- **Work item**: For this exercise, transcribe every line of the material exactly and skip the pictures.

- **Records for this exercise**:

· · · · ·

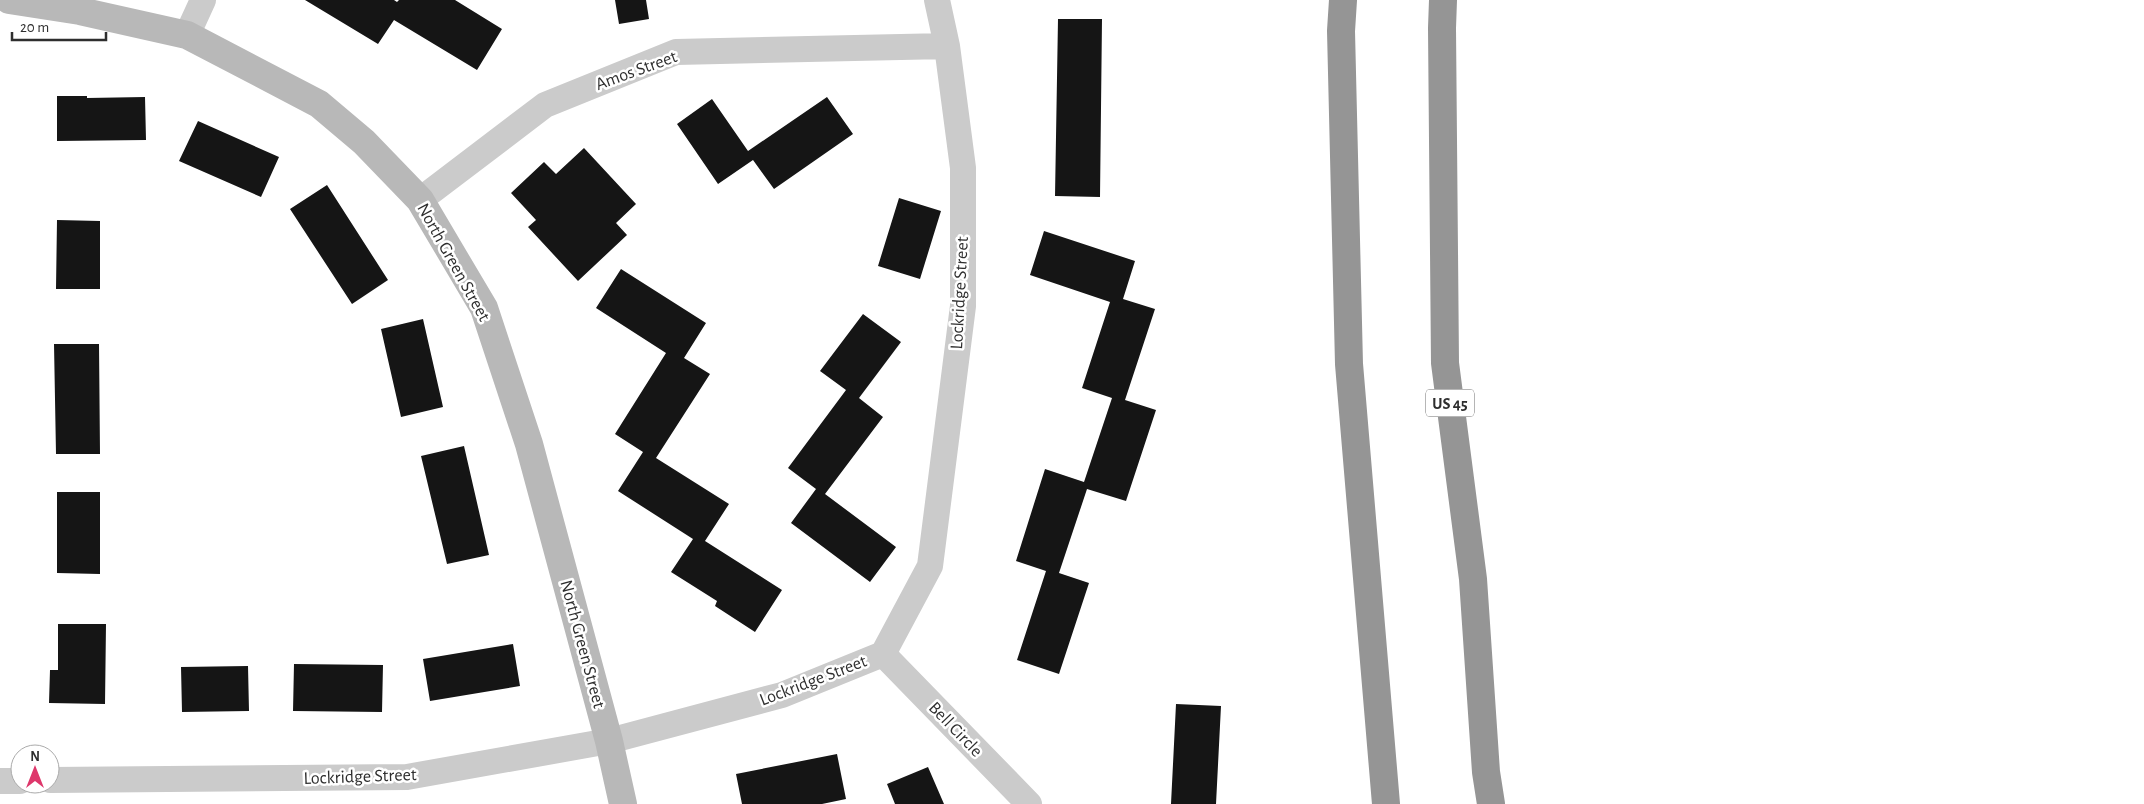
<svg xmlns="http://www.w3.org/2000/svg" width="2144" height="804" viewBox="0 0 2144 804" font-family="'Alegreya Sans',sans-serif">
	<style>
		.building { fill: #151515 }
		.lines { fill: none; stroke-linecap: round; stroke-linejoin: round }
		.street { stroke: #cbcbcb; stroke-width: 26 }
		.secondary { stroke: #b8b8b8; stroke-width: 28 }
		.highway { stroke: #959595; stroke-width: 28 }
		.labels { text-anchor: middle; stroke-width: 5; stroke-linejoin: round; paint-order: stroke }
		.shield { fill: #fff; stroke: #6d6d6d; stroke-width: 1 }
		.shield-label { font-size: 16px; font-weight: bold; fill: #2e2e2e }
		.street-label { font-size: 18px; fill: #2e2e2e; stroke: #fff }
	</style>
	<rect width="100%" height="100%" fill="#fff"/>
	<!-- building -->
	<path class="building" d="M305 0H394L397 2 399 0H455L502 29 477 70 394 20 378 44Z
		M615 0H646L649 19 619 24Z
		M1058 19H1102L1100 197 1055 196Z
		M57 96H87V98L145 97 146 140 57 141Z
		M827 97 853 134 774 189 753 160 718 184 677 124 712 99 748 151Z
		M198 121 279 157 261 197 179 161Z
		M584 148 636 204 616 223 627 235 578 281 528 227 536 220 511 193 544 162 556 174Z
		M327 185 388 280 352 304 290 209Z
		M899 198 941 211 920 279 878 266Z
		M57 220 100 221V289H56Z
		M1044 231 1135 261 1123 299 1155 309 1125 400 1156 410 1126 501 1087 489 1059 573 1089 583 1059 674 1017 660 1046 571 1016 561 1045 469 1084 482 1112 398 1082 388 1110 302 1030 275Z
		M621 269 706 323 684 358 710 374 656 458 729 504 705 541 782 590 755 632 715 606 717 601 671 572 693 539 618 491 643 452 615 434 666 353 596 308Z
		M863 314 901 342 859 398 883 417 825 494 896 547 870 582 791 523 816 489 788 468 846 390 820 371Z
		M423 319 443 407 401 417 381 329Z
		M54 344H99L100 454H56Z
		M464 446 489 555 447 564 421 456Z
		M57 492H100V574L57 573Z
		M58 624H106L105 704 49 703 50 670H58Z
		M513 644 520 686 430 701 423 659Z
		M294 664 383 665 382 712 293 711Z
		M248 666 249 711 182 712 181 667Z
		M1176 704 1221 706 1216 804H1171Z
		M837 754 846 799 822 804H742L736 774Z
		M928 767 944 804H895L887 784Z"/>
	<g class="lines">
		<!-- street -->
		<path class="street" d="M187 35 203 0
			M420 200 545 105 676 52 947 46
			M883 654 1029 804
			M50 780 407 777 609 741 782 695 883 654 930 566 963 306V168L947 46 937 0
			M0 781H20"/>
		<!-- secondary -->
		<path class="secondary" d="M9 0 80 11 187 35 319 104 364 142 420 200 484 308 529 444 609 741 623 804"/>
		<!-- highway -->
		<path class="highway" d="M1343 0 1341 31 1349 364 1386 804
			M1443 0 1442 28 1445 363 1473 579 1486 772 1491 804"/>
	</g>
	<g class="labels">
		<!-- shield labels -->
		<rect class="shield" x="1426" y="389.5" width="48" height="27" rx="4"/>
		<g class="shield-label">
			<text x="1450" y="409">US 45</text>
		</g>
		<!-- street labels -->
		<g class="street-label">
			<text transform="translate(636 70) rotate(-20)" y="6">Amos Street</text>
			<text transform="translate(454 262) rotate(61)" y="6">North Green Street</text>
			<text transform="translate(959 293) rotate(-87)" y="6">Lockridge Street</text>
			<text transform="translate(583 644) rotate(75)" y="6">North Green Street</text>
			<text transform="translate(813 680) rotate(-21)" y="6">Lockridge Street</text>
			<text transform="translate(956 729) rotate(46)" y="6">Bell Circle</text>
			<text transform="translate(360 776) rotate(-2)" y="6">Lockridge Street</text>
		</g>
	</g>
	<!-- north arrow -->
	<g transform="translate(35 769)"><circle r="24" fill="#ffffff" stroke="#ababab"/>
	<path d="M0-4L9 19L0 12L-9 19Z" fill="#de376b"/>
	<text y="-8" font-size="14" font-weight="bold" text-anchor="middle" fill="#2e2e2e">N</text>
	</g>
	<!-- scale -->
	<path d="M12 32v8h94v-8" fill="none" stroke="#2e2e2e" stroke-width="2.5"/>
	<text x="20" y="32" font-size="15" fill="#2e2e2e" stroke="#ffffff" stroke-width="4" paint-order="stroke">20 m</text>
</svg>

· · · · ·

- **Response to the task**:
<svg xmlns="http://www.w3.org/2000/svg" width="2144" height="804" viewBox="0 0 2144 804" font-family="'Alegreya Sans',sans-serif">
	<style>
		.building { fill: #151515 }
		.lines { fill: none; stroke-linecap: round; stroke-linejoin: round }
		.street { stroke: #cbcbcb; stroke-width: 26 }
		.secondary { stroke: #b8b8b8; stroke-width: 28 }
		.highway { stroke: #959595; stroke-width: 28 }
		.labels { text-anchor: middle; stroke-width: 5; stroke-linejoin: round; paint-order: stroke }
		.shield { fill: #fff; stroke: #6d6d6d; stroke-width: 1 }
		.shield-label { font-size: 16px; font-weight: bold; fill: #2e2e2e }
		.street-label { font-size: 18px; fill: #2e2e2e; stroke: #fff }
	</style>
	<rect width="100%" height="100%" fill="#fff"/>
	<!-- building -->
	<path class="building" d="M305 0H394L397 2 399 0H455L502 29 477 70 394 20 378 44Z
		M615 0H646L649 19 619 24Z
		M1058 19H1102L1100 197 1055 196Z
		M57 96H87V98L145 97 146 140 57 141Z
		M827 97 853 134 774 189 753 160 718 184 677 124 712 99 748 151Z
		M198 121 279 157 261 197 179 161Z
		M584 148 636 204 616 223 627 235 578 281 528 227 536 220 511 193 544 162 556 174Z
		M327 185 388 280 352 304 290 209Z
		M899 198 941 211 920 279 878 266Z
		M57 220 100 221V289H56Z
		M1044 231 1135 261 1123 299 1155 309 1125 400 1156 410 1126 501 1087 489 1059 573 1089 583 1059 674 1017 660 1046 571 1016 561 1045 469 1084 482 1112 398 1082 388 1110 302 1030 275Z
		M621 269 706 323 684 358 710 374 656 458 729 504 705 541 782 590 755 632 715 606 717 601 671 572 693 539 618 491 643 452 615 434 666 353 596 308Z
		M863 314 901 342 859 398 883 417 825 494 896 547 870 582 791 523 816 489 788 468 846 390 820 371Z
		M423 319 443 407 401 417 381 329Z
		M54 344H99L100 454H56Z
		M464 446 489 555 447 564 421 456Z
		M57 492H100V574L57 573Z
		M58 624H106L105 704 49 703 50 670H58Z
		M513 644 520 686 430 701 423 659Z
		M294 664 383 665 382 712 293 711Z
		M248 666 249 711 182 712 181 667Z
		M1176 704 1221 706 1216 804H1171Z
		M837 754 846 799 822 804H742L736 774Z
		M928 767 944 804H895L887 784Z"/>
	<g class="lines">
		<!-- street -->
		<path class="street" d="M187 35 203 0
			M420 200 545 105 676 52 947 46
			M883 654 1029 804
			M50 780 407 777 609 741 782 695 883 654 930 566 963 306V168L947 46 937 0
			M0 781H20"/>
		<!-- secondary -->
		<path class="secondary" d="M9 0 80 11 187 35 319 104 364 142 420 200 484 308 529 444 609 741 623 804"/>
		<!-- highway -->
		<path class="highway" d="M1343 0 1341 31 1349 364 1386 804
			M1443 0 1442 28 1445 363 1473 579 1486 772 1491 804"/>
	</g>
	<g class="labels">
		<!-- shield labels -->
		<rect class="shield" x="1426" y="389.5" width="48" height="27" rx="4"/>
		<g class="shield-label">
			<text x="1450" y="409">US 45</text>
		</g>
		<!-- street labels -->
		<g class="street-label">
			<text transform="translate(636 70) rotate(-20)" y="6">Amos Street</text>
			<text transform="translate(454 262) rotate(61)" y="6">North Green Street</text>
			<text transform="translate(959 293) rotate(-87)" y="6">Lockridge Street</text>
			<text transform="translate(583 644) rotate(75)" y="6">North Green Street</text>
			<text transform="translate(813 680) rotate(-21)" y="6">Lockridge Street</text>
			<text transform="translate(956 729) rotate(46)" y="6">Bell Circle</text>
			<text transform="translate(360 776) rotate(-2)" y="6">Lockridge Street</text>
		</g>
	</g>
	<!-- north arrow -->
	<g transform="translate(35 769)"><circle r="24" fill="#ffffff" stroke="#ababab"/>
	<path d="M0-4L9 19L0 12L-9 19Z" fill="#de376b"/>
	<text y="-8" font-size="14" font-weight="bold" text-anchor="middle" fill="#2e2e2e">N</text>
	</g>
	<!-- scale -->
	<path d="M12 32v8h94v-8" fill="none" stroke="#2e2e2e" stroke-width="2.5"/>
	<text x="20" y="32" font-size="15" fill="#2e2e2e" stroke="#ffffff" stroke-width="4" paint-order="stroke">20 m</text>
</svg>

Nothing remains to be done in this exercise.